Tensions between east and west worsened noticeably during Sanchez de Losada's disastrous second administration. In the October 2003 Gas War, indigenous groups in the west mobilized against him. Pro-market business and political leaders in the east responded by inviting him to move the national capital to Santa Cruz. (17) When this proposal failed and the following administration of Carlos Mesa began to negotiate directly with Morales, Santa Cruz leaders organized a series of rallies, protests, and signature-gathering campaigns to demand greater autonomy from the central government. (18) Demands for regional autonomy certainly predate Morales's national emergence, but they have escalated sharply in response to growing political turbulence in La Paz.

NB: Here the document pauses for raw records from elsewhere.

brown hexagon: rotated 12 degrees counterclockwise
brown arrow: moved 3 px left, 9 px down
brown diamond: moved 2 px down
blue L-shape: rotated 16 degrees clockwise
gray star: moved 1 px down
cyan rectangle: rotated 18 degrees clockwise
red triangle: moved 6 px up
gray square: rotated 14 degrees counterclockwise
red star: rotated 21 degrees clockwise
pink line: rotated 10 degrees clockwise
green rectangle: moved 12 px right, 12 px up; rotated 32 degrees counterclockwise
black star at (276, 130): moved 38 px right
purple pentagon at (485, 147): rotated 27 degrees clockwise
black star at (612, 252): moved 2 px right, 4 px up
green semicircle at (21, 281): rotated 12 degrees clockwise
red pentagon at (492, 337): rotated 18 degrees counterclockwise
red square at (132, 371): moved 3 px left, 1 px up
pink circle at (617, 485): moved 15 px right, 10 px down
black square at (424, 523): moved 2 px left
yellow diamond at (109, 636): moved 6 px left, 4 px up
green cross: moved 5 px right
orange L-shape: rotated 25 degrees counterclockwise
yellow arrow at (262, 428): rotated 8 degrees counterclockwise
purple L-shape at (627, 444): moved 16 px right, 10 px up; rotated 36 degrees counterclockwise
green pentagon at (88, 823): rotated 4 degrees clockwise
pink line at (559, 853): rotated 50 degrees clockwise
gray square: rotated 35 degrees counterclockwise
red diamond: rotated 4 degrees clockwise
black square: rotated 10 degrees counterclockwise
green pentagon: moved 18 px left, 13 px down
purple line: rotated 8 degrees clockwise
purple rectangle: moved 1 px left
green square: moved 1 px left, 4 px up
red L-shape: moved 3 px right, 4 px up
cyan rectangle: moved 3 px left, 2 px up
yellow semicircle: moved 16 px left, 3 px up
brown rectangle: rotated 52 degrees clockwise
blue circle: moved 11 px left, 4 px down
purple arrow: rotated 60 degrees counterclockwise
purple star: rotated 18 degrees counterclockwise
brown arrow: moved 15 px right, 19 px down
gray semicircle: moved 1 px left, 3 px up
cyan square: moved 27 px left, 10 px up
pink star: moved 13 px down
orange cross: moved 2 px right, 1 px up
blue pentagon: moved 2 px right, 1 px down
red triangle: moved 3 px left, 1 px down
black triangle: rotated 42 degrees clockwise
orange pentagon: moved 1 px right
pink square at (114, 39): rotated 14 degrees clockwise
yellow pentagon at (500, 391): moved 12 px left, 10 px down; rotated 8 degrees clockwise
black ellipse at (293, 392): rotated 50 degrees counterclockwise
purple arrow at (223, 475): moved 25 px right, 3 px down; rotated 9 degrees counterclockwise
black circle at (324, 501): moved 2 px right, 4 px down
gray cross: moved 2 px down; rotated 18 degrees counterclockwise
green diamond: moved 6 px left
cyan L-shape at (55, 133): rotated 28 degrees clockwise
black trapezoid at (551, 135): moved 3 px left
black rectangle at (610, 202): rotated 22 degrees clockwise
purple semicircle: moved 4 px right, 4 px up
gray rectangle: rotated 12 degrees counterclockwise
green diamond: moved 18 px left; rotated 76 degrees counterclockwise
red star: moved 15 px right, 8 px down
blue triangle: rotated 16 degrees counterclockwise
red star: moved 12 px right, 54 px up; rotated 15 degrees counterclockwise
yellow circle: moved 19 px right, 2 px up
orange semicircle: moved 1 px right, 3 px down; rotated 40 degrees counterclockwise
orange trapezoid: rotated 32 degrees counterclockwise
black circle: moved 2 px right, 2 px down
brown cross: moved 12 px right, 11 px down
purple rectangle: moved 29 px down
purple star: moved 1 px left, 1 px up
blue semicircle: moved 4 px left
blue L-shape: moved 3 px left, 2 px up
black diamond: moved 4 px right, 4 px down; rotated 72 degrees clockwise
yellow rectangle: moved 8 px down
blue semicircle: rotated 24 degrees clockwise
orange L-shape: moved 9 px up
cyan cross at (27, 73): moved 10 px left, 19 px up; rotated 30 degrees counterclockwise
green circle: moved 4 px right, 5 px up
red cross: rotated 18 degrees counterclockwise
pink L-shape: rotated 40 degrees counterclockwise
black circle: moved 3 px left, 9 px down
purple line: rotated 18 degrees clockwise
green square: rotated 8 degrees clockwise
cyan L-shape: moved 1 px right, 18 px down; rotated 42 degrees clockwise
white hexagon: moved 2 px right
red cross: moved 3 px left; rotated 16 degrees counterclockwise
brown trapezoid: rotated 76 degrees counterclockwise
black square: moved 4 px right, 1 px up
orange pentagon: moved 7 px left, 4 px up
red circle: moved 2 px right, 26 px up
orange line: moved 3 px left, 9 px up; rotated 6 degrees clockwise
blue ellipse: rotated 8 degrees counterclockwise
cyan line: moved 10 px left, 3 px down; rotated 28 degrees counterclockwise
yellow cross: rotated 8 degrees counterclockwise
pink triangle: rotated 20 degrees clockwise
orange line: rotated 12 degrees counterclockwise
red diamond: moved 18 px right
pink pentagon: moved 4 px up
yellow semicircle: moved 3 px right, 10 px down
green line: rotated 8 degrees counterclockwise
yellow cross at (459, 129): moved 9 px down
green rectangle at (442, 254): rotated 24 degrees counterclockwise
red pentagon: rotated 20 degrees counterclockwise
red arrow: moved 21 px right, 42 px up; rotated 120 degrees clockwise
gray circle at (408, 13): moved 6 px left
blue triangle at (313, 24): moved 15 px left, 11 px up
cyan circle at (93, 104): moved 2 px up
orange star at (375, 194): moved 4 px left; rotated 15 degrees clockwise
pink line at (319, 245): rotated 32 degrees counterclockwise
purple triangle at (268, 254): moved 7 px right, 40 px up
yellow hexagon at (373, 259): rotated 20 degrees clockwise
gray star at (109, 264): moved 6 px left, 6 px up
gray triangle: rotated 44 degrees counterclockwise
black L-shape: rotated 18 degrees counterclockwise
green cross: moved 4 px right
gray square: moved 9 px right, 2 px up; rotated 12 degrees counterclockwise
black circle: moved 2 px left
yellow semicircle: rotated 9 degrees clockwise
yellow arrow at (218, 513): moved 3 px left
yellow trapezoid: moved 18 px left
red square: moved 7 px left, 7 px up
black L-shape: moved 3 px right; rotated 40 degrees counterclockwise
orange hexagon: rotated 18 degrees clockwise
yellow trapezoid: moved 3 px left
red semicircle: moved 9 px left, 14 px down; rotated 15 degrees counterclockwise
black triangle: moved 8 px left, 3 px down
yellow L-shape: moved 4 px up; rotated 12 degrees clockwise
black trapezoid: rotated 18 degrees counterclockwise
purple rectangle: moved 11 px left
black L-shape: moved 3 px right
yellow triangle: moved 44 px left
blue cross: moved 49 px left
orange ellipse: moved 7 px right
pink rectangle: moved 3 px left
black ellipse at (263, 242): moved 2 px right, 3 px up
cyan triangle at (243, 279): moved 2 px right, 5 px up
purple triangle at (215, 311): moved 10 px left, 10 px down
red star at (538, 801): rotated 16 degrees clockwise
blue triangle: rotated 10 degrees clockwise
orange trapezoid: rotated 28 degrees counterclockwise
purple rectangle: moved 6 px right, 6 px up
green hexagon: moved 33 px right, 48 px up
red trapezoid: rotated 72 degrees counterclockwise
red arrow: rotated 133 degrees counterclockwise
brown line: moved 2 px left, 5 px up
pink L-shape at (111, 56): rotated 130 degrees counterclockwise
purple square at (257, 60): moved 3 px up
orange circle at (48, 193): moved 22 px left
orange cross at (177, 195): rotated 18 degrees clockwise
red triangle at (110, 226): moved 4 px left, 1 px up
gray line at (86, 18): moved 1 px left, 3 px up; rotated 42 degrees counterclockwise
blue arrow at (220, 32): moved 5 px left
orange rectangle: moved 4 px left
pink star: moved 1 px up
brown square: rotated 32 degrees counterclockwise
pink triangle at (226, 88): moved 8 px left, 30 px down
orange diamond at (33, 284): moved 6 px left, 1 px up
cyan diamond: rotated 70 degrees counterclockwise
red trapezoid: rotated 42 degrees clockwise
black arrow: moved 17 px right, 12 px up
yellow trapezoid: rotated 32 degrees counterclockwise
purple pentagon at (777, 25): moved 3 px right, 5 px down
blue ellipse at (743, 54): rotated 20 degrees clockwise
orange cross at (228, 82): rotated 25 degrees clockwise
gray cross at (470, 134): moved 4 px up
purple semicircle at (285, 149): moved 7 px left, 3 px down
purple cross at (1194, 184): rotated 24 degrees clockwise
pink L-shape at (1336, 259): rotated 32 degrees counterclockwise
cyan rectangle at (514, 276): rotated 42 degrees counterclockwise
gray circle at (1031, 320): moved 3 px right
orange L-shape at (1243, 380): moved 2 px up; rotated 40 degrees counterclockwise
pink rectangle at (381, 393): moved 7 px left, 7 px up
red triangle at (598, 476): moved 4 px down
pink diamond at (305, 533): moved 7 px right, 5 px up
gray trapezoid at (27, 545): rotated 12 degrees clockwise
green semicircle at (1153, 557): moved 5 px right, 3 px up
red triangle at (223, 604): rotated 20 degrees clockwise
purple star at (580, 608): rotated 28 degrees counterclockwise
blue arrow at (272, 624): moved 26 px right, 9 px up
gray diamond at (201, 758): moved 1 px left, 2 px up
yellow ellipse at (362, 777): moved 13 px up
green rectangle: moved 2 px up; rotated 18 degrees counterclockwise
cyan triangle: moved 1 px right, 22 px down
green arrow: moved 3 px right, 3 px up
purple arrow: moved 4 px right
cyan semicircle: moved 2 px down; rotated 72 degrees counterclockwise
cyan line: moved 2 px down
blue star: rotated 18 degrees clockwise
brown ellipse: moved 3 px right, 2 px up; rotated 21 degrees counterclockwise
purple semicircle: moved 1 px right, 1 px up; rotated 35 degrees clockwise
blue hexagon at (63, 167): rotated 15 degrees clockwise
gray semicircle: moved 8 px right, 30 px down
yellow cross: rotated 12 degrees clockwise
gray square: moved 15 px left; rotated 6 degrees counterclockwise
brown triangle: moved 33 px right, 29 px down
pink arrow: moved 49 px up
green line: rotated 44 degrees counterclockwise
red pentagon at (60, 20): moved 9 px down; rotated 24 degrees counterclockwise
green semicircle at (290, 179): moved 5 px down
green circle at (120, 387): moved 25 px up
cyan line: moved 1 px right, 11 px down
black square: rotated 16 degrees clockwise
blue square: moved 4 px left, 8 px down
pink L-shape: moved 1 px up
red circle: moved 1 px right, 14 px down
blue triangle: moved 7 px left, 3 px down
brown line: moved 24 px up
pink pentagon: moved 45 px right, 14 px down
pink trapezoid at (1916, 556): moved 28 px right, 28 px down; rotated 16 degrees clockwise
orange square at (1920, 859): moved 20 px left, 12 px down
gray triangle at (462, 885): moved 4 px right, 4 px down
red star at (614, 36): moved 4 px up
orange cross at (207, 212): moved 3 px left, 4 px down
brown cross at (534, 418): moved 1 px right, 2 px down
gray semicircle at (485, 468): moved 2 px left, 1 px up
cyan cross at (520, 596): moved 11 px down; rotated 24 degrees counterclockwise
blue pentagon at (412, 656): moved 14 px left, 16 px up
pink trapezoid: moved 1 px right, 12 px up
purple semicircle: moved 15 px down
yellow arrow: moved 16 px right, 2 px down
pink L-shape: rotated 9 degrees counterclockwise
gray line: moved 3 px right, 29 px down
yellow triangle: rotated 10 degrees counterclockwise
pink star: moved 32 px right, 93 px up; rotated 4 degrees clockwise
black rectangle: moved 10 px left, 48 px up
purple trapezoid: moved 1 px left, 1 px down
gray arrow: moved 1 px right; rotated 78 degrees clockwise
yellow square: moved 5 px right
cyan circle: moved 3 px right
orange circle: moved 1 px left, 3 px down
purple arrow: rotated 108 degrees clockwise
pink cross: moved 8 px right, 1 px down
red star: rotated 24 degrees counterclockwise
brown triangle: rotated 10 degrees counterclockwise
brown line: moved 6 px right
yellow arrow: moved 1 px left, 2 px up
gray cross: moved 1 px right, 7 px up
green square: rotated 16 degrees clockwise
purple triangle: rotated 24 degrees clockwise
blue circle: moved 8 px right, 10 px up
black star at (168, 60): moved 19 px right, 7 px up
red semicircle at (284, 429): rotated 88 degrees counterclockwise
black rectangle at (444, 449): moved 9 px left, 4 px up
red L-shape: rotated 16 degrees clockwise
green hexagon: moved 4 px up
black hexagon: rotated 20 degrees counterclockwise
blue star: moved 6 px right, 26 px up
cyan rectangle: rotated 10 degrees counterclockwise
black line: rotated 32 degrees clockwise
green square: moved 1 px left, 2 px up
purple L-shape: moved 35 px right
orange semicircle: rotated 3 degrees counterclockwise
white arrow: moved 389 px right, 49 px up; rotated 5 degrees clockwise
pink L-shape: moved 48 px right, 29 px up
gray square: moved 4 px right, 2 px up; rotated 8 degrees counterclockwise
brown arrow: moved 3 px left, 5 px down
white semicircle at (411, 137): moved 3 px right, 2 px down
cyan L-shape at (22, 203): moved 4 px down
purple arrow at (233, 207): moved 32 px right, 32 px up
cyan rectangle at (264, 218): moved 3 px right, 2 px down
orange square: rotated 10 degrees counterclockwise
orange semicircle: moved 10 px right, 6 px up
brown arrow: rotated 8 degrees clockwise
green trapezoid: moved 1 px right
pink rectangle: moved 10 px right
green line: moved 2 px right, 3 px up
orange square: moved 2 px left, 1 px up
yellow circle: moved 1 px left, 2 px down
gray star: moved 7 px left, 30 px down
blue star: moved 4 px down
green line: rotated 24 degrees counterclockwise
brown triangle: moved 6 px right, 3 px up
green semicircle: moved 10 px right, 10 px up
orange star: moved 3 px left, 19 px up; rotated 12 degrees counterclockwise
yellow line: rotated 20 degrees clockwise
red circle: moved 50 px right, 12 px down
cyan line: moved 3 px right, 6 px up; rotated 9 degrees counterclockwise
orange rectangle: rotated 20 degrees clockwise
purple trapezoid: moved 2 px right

In the 2 years since Sanchez de Losada's ouster and Morales's election, Bolivian politics has polarized around two sets of rival electoral demands. Groups in the west have demanded elections for a constituent assembly that would enable them to leverage their newfound political power into constitutional changes in electoral rules (for example, having reserved congressional seats for indigenous Bolivians) and economic policy (for example, nationalizing the oil and gas industry). By contrast, Santa Cruz has opposed a constituent assembly and favored instead the holding of a referendum on departmental autonomy that would be binding at the departmental level. In a compromise that reconciles western and eastern electoral demands, the election of a constituent assembly and the vote on departmental autonomy are tentatively scheduled to take place on the same day in July 2006. For those in Santa Cruz who are concerned about Morales's anti-market positions and who demand local control over natural resources, the sequence of elections is significant. Morales won a national election without winning any of the four eastern departments, an outcome that might well increase support in those departments for the autonomy referendum, if and when it is held.